Paul-André Proulx

Littérature Québecoises

Homel, David.

L'Évangile selon Sabbitha. Éd. Leméac, 1999, 333 p.

Les Fous de Dieu

David Homel est un juif d'origine russe, né à Chicago en 1952. Installé à Montréal depuis environ 25 ans, il alimente les journaux de Montréal en articles divers, en plus d'être l'auteur de cinq romans écrits en anglais. Son quatrième, L'Évangile selon Sabbitha, rend hommage à ses oncles colporteurs.

Exerçant le même métier que les ancêtres de l'auteur, Nathan Gazarra parcourt la Côte du Salut, ce qui semble être la Géorgie si l'on se fie à la toponymie. Avec sa vieille fourgonnette, il se rend dans les villages ruraux dépourvus de centres commerciaux pour offrir des produits de première utilité comme du fil, des tissus, du ruban, voire des chapeaux. On est donc transportés dans l'Amérique profonde, où les habitants se distinguent par leur crédulité, leur ignorance et leur ferveur religieuse. À l'occasion, le héros se transforme en prédicateur à la demande de la population qui aime bien se faire expliquer les textes sacrés de la bible, le livre par excellence des Américains.

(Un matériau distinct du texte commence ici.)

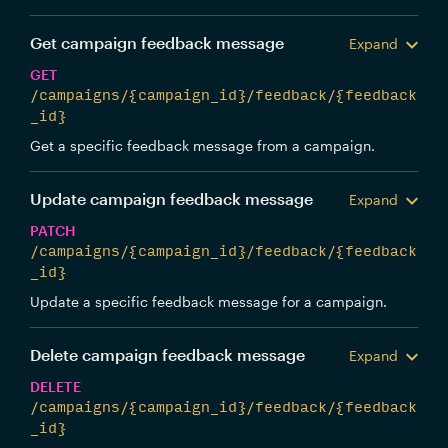
Get campaign feedback message
Expand
GET
/campaigns/{campaign_id}/feedback/{feedback
_id}
Get a specific feedback message from a campaign.
Update campaign feedback message
Expand
PATCH
/campaigns/{campaign_id}/feedback/{feedback
_id}
Update a specific feedback message for a campaign.
Delete campaign feedback message
Expand
DELETE
/campaigns/{campaign_id}/feedback/{feedback
_id}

Voilà qu'un jour, il voit dans un fossé une femme de 20 ans, Sabbitha Hunter, qui a fui son village natal à la mort de ses parents. Abandonnée par un oncle incestueux qu'elle aimait, elle prend l'autocar sans destination précise. Elle descend à un carrefour qui lui semble assez éloigné de la civilisation pour y refaire sa vie. Accueillie par le colporteur juif, elle accepte de le suivre. Sur son passage, elle suscite une admiration sans bornes. Nathan récupère cette popularité pour proposer une nouvelle religion basée sur la transgression de la Loi divine, dont Sabbitha serait le verbe. Servie par une grande beauté, elle devient malgré elle l'instigatrice de tous les assouvissements.

Sur ce canevas, l'auteur brode le portrait de l´Amérique ordinaire. Une société de puritains étouffés par des lois qui engendrent l'adultère et la violence. La sainteté par le péché attire donc des adeptes fanatiques, dont on excusera les frasques en rappelant que Jacob fut l'élu de Dieu malgré ses fautes. Pour croire à cette religion païenne, il faut un miracle qui la soutienne. Ils l'auront. Au contact de Sabbitha, les inhibitions sexuelles tombent comme feuilles en automne. Ceux qui en profitent le plus, ce sont les plus défavorisés par la nature comme les kermessistes, ceux dont la difformité est exploitée dans les cirques. Cette confrérie des humbles et des corps humiliés trouve en Sabbitha le messie tant attendu. Sous un angle rocambolesque et ironique, David Homel fait sentir toute la vacuité qui caractérise les appels à une société nouvelle. De manière voilée, il dénonce les vaines attentes qu'entretiennent les sectes, le nouvel âge et tous les groupements qui vendent des assurances bonheur aux perdants de la terre. Si Dieu est infiniment parfait, pourquoi devrait-il retoucher sa création?

À la limite du discours, ce roman est une invitation à être soi-même. On tient la clef de sa libération. Il ne faut pas que l'amour de l'idéologie remplace celui d'autrui sans quoi on se détruit. Pour être viable, le monde a besoin de poésie. L'auteur, qui suit un parcours labyrinthique, s'en tire bien grâce à une écriture concise et humoristique.